Quels fruits pense-t-on faire pousser sur cette terre brulée ? Qui va-t-on nourrir de ces maigres récoltes ?

Oublie ce que tu penses savoir. Ce que je viens de décrire est universel, comme l’est l’amour ou l’espoir. Cet espoir qui par ailleurs est la première nourriture des hommes. Prive-les de pains, ils conserveront l’espoir un jour d’en faire par leurs propres moyens. Mais prive-les de l’espoir en échange du pain que tu offres, et ce ne sont déjà plus des bouches d’hommes qui s’avancent, mais des crocs et des lames. C’est la haine que tu nourris, si ton aide ne fait que perpétuer le désespoir.

Imagine un peu. Toute une catégorie d’hommes et de femmes, tous parfaitement instruits, dotés d’une intelligence normale, et en pleine possession de leurs moyens du fait des conditions d’attribution du capital. Écoute-les gémir. Ils disent « Nous leurs donnons du pain, et voilà qu’encore ils se plaignent ! » Ils disent « Ce n’est pas la gratitude qui les étouffent ! » Ils disent « Quel manque d’éducation ! Ce doit être dans leur nature ! »

Qu’imagine-t-il transmettre, celui qui n’éprouve que du dédain ? Celui qui se réalise ne peut-il le faire qu’aux dépens de son prochain ?
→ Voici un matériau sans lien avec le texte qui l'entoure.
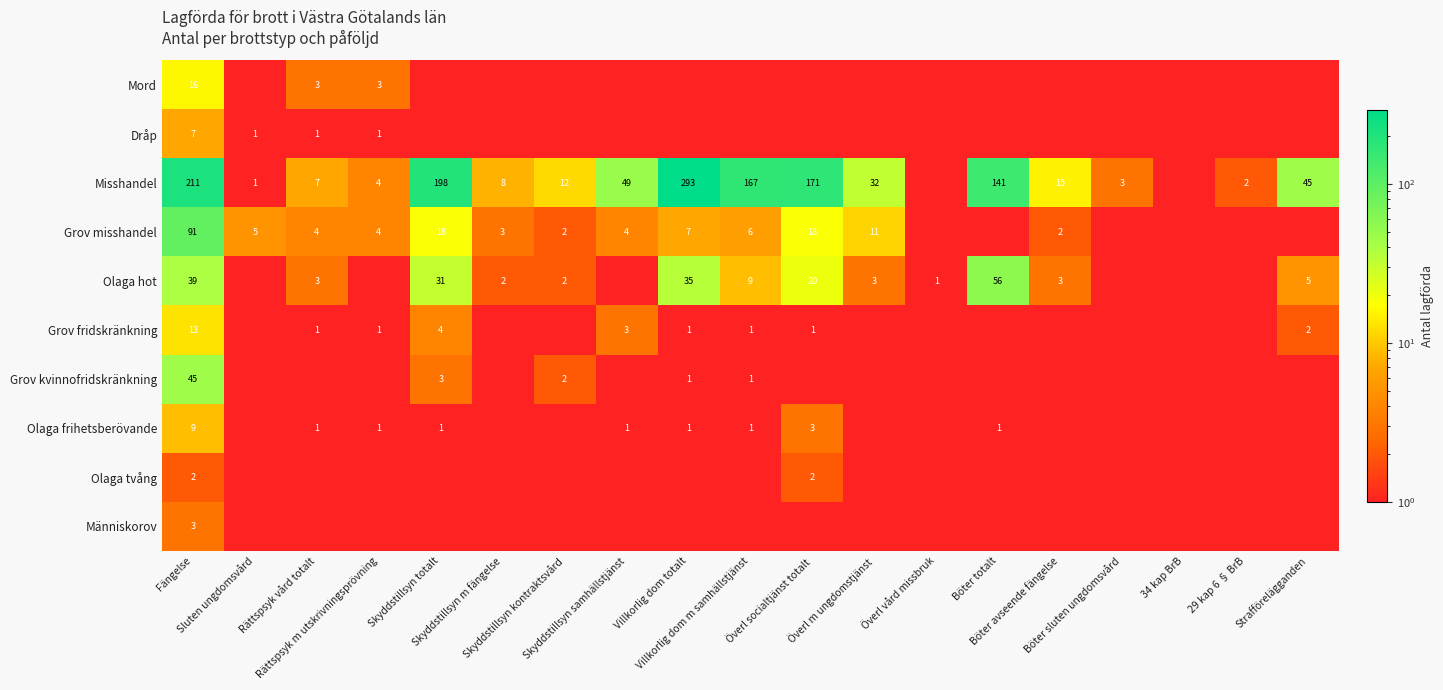

What is the maximum value shown in the chart?

293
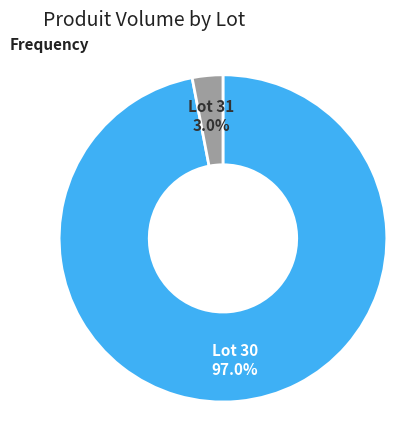

Combined, what portion of the pie is Lot 30 and Lot 31?

100.0%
En vérité, je sais bien que ce portrait est trop simple. Par définition, une généralité est un mensonge. Et un mensonge peut-il nous enseigner quoi que ce soit sur la vérité ?

Il faut aller plus loin, il fait imaginer qu’en chacun de nous vivent ces deux catégories de personnes. Deux individus, deux personnalités, celle qui survit sans vivre, et celle qui ne sait pas ce que vivre signifie. Voilà, déjà un portrait de nous plus juste, plus honnête. »

Il s’arrêtait au bout d’un moment, comme pour donner à ses mots le poids qu’il aurait aimé qu’ils aient. Peut-être que si les mots avaient été plus lourds, nous prendrions plus de soin à les conserver. C’est peut-être pour cela qu’il aimait tant le silence. Faire l’économie des mots.

Alors, je gardais le silence à ses côtés, comme on veille sur un troupeau paisible. Et ce silence, parfois, j’aurai pu jurer l’entendre murmurer le conte de ses origines d’une voix de femme Kabyle.